• DOCUMENT SECTION:
- Opening Delimiter -
Kapsalon is a popular fast food dish originating in Rotterdam. Although the Netherlands is famous for its cheeses, croquettes (called kroket in Dutch), bread and beers, none of those can be attributed to the Dutch. While there aren’t many culinary dishes hailing from the Netherlands, kapsalon definitely comes from Rotterdam.
What is kapsalon?
Kapsalon is a fast food dish created in 2003, consisting of a layer of French fries placed into a disposable metal take-away tray, topped with döner or shawarma meat, covered with slices of Gouda cheese, and heated in an oven until the cheese melts. This concoction is then topped with a layer of shredded lettuce and dressed with garlic sauce and sambal.
What is the origin of kapsalon?
Kapsalon means “barbershop” in Dutch. It was invented in 2003 by Nathaniël Gomes, a Cape Verdean hairdresser in the Rotterdam district of Delfshaven, who one day at the neighboring shawarma store El Aviva asked to combine all his favorite ingredients into one dish.
Other customers noticed that Nathaniël Gomes would consistently order this every day and they too started to order the kapsalon, making it a popular snack. With its popularity quickly being spread throughout the country, it was soon being demanded in nearby snack bars.
This dish is a product of Dutch multiculturalism, combining elements of dishes from multiple cultures for example in some places the shawarma meat may be replaced with chicken, or doner kebab meat. In 2017, the kapsalon reached the Nepalese capital city of Kathmandu when a chef returning from a visit to the Netherlands was asked to prepare a “typically Dutch” meal. Now chicken or fish replace the shawarma meat, and a porcelain plate substitutes for the metal tray.
How to make a kapsalon
Kapsalon is built in several layers, starting with French fries. Knoflooksaus (garlic sauce) can be traced back to a city located in the south Catalonia, in the northeast of Spain. Sambal, usually contains over 75% of chilies and has its origins in Indonesia, which was once a colony of the Netherlands. Melted Gouda cheese named after its place of origin, Gouda, and dates back to the 12th century. This semisoft cow’s milk cheese is described to be a great melting cheese which is perhaps why it is used as the cheese for this dish. And of course the main ingredient shawarma made from chicken or veal.
- Closing Delimiter -
• RECORDED INFORMATION:
- Opening Delimiter -
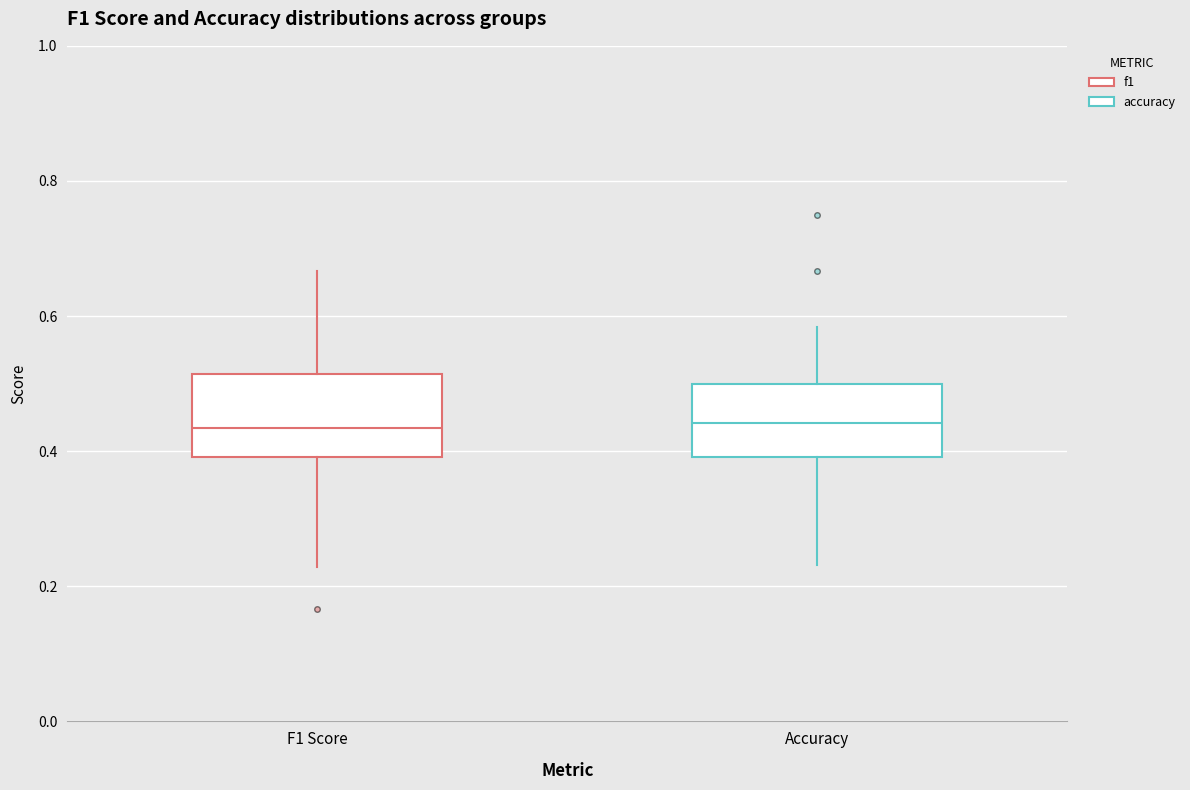

Reading left to right, read every box against the y-axis: the position of its median line, the range the box covers, and the ends of its whiskers. The values are not printed on the chart, so give them approximately, as read against the axis.

F1 Score: median 0.44, box 0.40 to 0.52, whiskers 0.22 to 0.66
Accuracy: median 0.44, box 0.40 to 0.50, whiskers 0.24 to 0.58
- Closing Delimiter -
• REQUIRED ACTION A:
Answer these questions using the text on kapsalon:
(i) What does the word "kapsalon" mean in Dutch?
(ii) What was the occupation of Nathaniël Gomes?
(iii) In what year did kapsalon reach Kathmandu?
• REQUIRED ACTION B: Reproduce the passage of the text on kapsalon that runs from "What is kapsalon?" up to and including "sauce and sambal.", word for word.

• EXERCISE RESPONSE A:
(i) Barbershop
(ii) He was a hairdresser.
(iii) 2017

• EXERCISE RESPONSE B:
What is kapsalon?
Kapsalon is a fast food dish created in 2003, consisting of a layer of French fries placed into a disposable metal take-away tray, topped with döner or shawarma meat, covered with slices of Gouda cheese, and heated in an oven until the cheese melts. This concoction is then topped with a layer of shredded lettuce and dressed with garlic sauce and sambal.